During (dis)Orientation in August, YAV director, Richard Williams said, “You will go there and your heart will be broken. God will be there to fill it again.” His words particularly spoke to me because he served as a YAV in the Philippines a few years ago. They have rung true on so many occasions, with Christmas Eve as the most recent one. What is life-giving about this year? It is the children. The children I see at school. The children I see at church. The children who sing carols outside of our gate every single night. The children I see when I walk to the market who remember my name months later. The children who timidly tell me good morning as we pass on our way to different schools. The youth I recognize from rice harvesting, from choir practice, from a Christian Youth Fellowship performance.
“For unto us a child is born, unto us a son is given” -Isaiah 9:6a
As I was singing carols next to Ate Dobert, watching the young ones run all over the sanctuary when someone was speaking, fearing the risks of elementary school children dancing with lit candles in their hands, and reading words of the Christmas story with my Filipin@ faith community, my heart grew three sizes larger. My heart was overflowing with peace, hope, love, and joy for where I am in life right now, for those around me, and for this experience of a lifetime. The true meaning of Christmas came through to me, that Jesus came to be Emmanuel, God with us, to show us how to be in right relationship with each other, to bring God’s empire to earth as it is in heaven.

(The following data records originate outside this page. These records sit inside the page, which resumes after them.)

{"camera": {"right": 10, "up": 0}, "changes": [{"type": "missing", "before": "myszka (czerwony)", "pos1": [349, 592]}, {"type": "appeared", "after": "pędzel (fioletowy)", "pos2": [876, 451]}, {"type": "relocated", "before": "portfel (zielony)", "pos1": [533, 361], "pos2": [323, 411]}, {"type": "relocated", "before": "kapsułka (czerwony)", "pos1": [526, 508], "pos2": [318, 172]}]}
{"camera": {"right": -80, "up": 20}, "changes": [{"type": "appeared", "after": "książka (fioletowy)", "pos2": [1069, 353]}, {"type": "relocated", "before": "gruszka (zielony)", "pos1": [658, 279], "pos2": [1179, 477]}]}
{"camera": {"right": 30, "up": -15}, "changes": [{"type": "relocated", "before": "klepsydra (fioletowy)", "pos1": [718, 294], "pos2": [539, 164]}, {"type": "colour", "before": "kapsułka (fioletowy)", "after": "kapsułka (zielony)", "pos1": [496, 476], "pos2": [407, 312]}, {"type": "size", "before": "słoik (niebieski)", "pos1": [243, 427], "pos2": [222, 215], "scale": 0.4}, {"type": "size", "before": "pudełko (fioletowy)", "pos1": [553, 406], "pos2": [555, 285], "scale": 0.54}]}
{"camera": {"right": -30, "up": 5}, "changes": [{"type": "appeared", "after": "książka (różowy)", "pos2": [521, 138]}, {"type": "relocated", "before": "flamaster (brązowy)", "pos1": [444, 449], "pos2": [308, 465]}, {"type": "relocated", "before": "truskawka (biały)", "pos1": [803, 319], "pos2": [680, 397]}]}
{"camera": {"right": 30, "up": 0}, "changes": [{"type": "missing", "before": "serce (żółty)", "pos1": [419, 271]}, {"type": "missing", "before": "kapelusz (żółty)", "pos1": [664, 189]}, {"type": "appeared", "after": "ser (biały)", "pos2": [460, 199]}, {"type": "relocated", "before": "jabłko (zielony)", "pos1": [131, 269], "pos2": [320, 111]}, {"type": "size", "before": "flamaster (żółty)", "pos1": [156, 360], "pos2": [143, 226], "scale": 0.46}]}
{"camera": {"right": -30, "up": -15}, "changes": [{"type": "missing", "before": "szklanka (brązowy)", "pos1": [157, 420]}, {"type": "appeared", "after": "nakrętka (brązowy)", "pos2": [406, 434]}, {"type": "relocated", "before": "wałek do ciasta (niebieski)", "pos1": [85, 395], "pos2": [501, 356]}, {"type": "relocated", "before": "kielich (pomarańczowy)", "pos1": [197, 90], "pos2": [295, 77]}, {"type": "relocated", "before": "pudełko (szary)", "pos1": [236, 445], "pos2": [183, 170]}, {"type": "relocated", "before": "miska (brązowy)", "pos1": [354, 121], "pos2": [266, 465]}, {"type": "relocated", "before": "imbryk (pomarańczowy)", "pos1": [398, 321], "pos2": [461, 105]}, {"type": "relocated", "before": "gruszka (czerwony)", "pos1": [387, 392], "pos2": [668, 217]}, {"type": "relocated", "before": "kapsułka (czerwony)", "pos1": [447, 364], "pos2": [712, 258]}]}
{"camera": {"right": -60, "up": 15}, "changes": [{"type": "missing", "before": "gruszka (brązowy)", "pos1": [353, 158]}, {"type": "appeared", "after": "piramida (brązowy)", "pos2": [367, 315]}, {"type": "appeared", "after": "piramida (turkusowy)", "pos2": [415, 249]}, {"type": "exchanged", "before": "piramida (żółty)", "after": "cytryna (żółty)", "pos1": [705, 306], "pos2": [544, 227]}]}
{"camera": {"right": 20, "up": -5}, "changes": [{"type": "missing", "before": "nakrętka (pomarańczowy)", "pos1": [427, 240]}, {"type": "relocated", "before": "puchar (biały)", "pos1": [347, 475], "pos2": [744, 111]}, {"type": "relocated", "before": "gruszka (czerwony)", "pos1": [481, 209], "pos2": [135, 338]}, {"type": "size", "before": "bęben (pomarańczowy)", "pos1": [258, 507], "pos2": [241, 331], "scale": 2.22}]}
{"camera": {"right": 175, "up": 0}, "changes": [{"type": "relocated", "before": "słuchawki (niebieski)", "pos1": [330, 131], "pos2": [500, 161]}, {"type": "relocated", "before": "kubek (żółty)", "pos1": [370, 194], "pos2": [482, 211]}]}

It doesn’t take away the yearning that I have for my family in the US, but it does remind me that there is a season for everything and a time for every matter under heaven. God has a plan and a purpose for this.
“Then I heard the voice of the Lord saying, ‘Whom shall I send, and who will go for us?’ And I said, ‘Here I am; send me!’” -Isaiah 6:8
“And the angel said unto them, ‘Fear not, for behold, I bring you good tidings of great joy, which shall be to all people.’” -Luke 2:10
This Christmas, I pray that you may feel your heart grow three sizes, as you hear the old, old story told once more. I pray that you feel peace, hope, joy, and love in areas of life where you need it the most. I pray that you remember that these good tidings of great joy came for all people, with no exceptions. I pray that you feel the presence of Emmanuel. I pray for you to feel meaning, purpose, and life-giving this holiday season and into the New Year.

I would be remiss not to include acknowledgement to my wonderful support network who have prayed for, thought about, written to, and donated valuable resources for me to make this year a reality. Thanks to all of you, I have far surpassed my fundraising goal of $4,000 with a total of $8,392.84!! I am beyond grateful to have such a cloud of witnesses behind me and beside me on this journey. As the carolers say, “Thank you, Thank you, Ang babait ninyo!


Merry Christmas!
Maayong Pasko!
Happy Holidays!

Happy New Year!

*Mana is Visaya for older sister. Ate (AH-tey) is Tagalog for older sister. Both are used as titles of respect before the first name or nickname of a person.